→ Texto de estudo

☆ ☆ ☆ ☆ ☆ ☆ ☆

Opinião

Avaliar talento não é formar uma opinião. É construir evidências.

Márcia Patrício, Senior Manager Talent Assessment da Neves de Almeida

As organizações investem cada vez mais na avaliação de talento. No entanto, apesar da crescente sofisticação dos instrumentos utilizados, muitas decisões continuam a revelar inconsistência, enviesamento e limitada capacidade preditiva.

Isto levanta uma questão essencial: estará o problema nas ferramentas ou na forma como se avalia? Ou, mais profundamente, na ausência de critérios claros que orientem a interpretação da informação recolhida?

Na prática, muitos processos continuam a assentar numa lógica implícita de formação de opinião. Um questionário, uma entrevista, a perceção de um gestor. Elementos que, isoladamente, podem acrescentar valor, mas que, quando não integrados numa arquitetura clara, tendem a reforçar leituras subjetivas em vez de produzir conclusões sustentadas. O risco não está na utilização destes instrumentos, mas na forma como são utilizados e interpretados.

☆ ☆ ☆ ☆ ☆ ☆ ☆

→ Dados guardados
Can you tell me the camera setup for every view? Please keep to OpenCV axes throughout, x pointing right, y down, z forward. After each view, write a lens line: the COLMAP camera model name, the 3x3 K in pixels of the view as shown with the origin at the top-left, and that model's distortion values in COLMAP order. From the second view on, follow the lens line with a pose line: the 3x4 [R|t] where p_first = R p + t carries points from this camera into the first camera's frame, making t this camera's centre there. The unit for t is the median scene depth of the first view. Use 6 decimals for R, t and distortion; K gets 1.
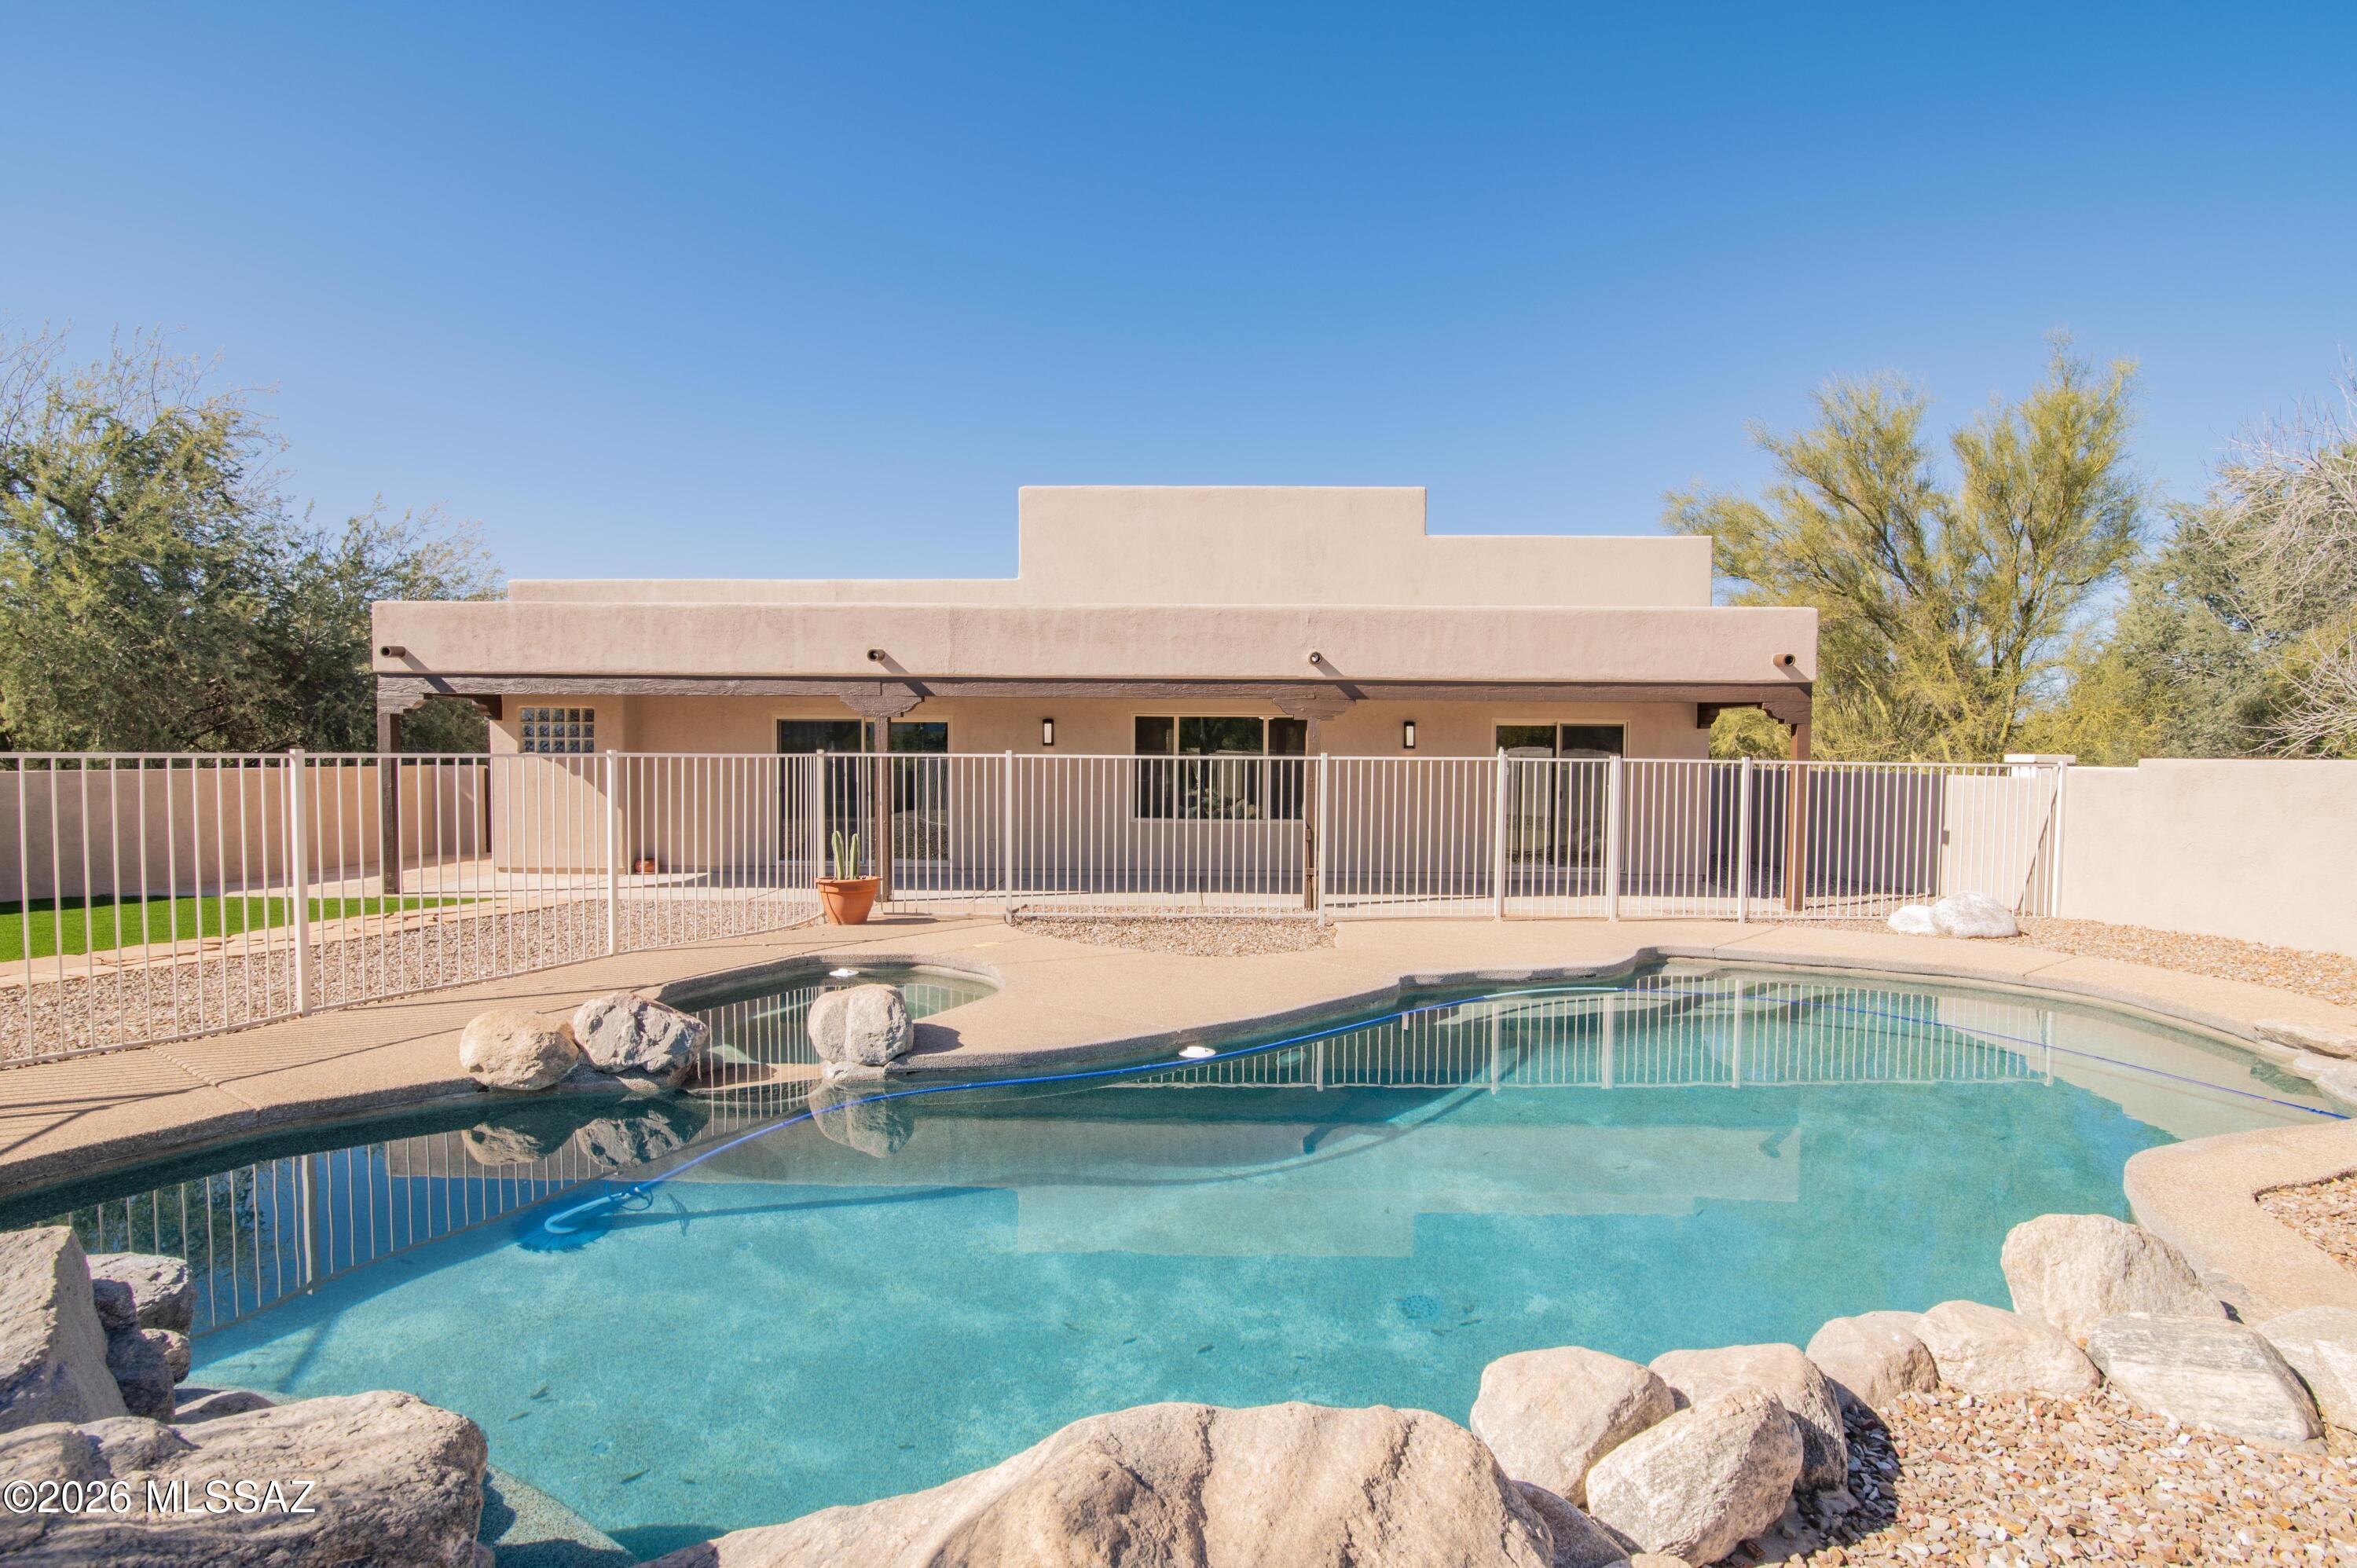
lens RADIAL K [[1075.4, 0, 1171.6], [0, 1075.4, 791.1], [0, 0, 1]] dist [-0.019658, -0.000016]
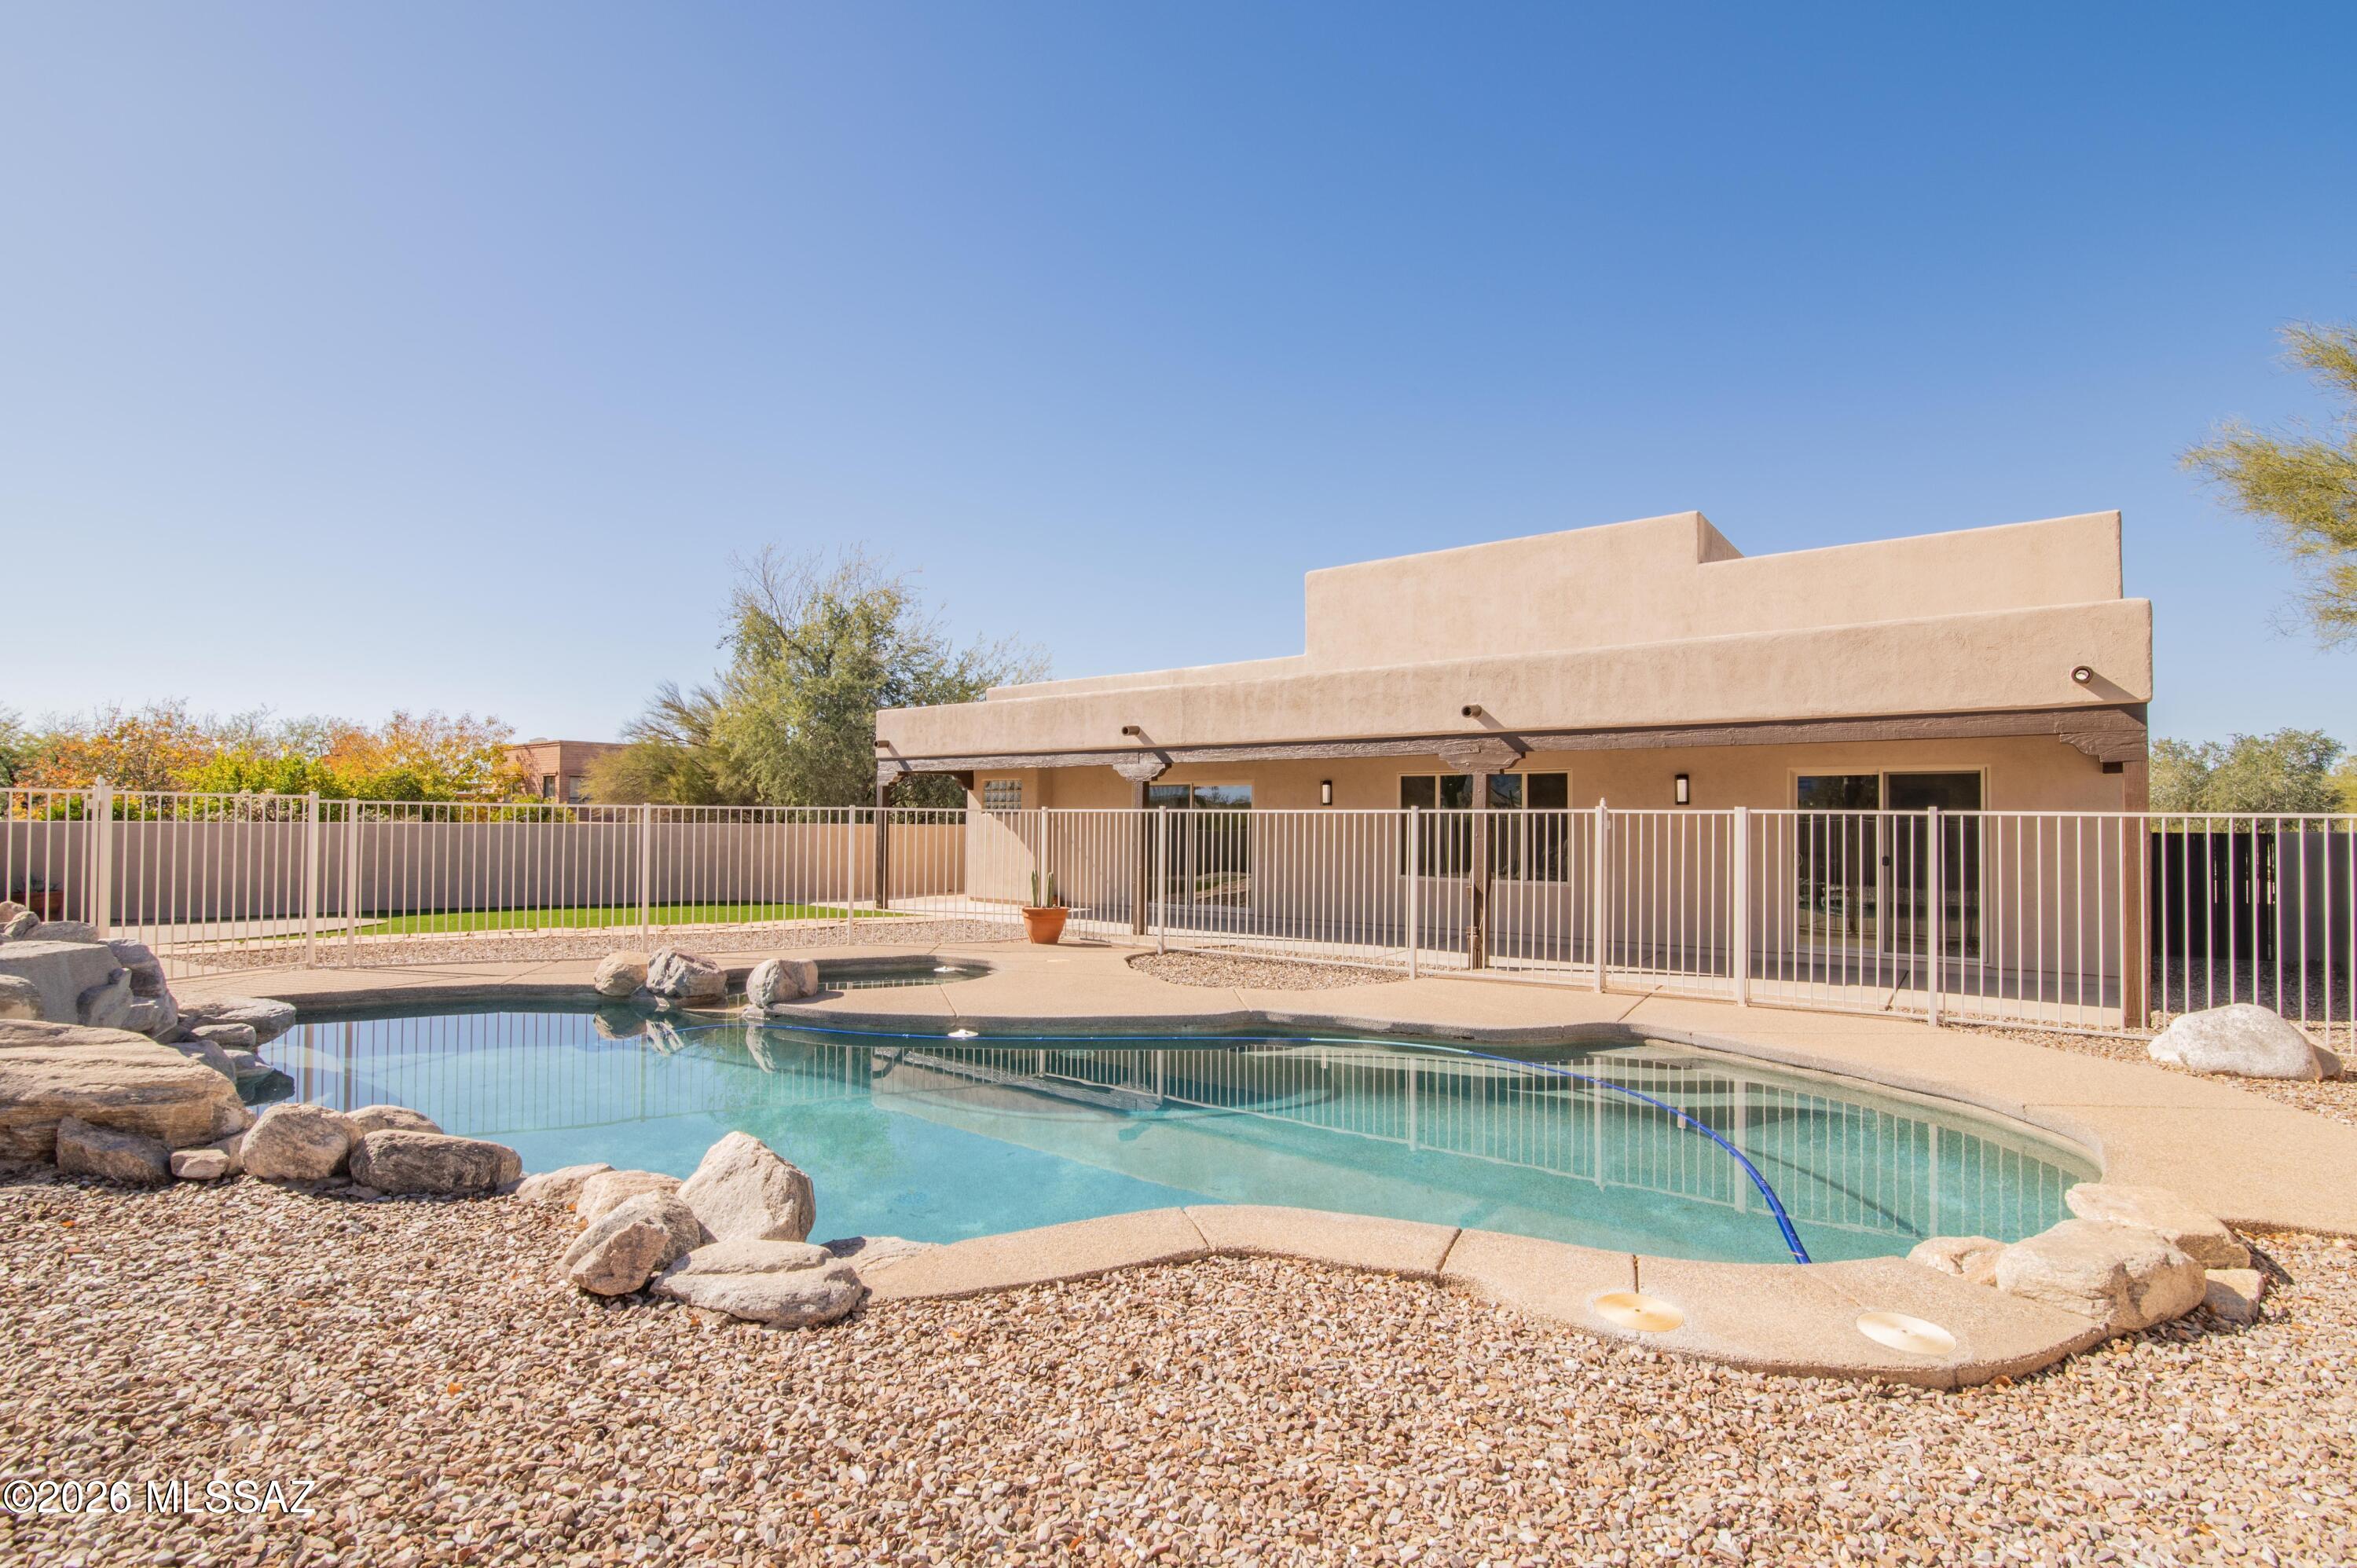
lens RADIAL K [[1075.4, 0, 1161.2], [0, 1075.4, 783.1], [0, 0, 1]] dist [-0.019658, -0.000016]
pose [[0.798023, -0.020587, -0.602276, 0.472754], [-0.022051, 0.997750, -0.063322, 0.009557], [0.602224, 0.063813, 0.795773, 0.049063]]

☆ ☆ ☆ ☆ ☆ ☆ ☆

→ O que fazer
Dê seguimento ao artigo de opinião sobre avaliação de talento, começando logo a seguir à última frase.

→ Resultado do exercício
Avaliar talento com rigor exige uma mudança de paradigma: passar de uma lógica de opinião para uma lógica de evidências. Essa transição começa antes de qualquer instrumento ser aplicado, na definição clara do perfil a avaliar e das competências críticas, estabelecendo critérios explícitos que orientam a análise e permitem consistência nas decisões. Sem este enquadramento, mesmo os melhores instrumentos perdem valor interpretativo.

A robustez da avaliação constrói-se na diversidade e qualidade das fontes de informação e na preparação de quem avalia. Instrumentos comportamentais e de personalidade geram indicadores relevantes, mas é na sua articulação com entrevistas estruturadas, orientadas por critérios claros, e com exercícios que simulam desafios reais, que se aprofunda a compreensão do perfil. A integração de diferentes perspetivas avaliativas acrescenta rigor, reduzindo o impacto de vieses individuais e promovendo leituras mais equilibradas.

É nesta lógica de complementaridade de instrumentos que a avaliação ganha densidade analítica. Não se trata de acumular informação, mas de construir um corpo de evidências coerente, onde diferentes dados convergem para suportar uma leitura consistente. A objetividade não decorre de um instrumento isolado, mas da consistência entre múltiplas fontes analisadas de forma estruturada e com intencionalidade.

Adicionalmente, uma avaliação completa não se esgota nas competências observadas. A compreensão das motivações e dos fatores que influenciam a retenção do colaborador introduz uma dimensão crítica, permitindo antecipar riscos e alinhar expectativas. Ignorar estas variáveis é, muitas vezes, comprometer a sustentabilidade das decisões e a eficácia das apostas feitas no desenvolvimento de talento.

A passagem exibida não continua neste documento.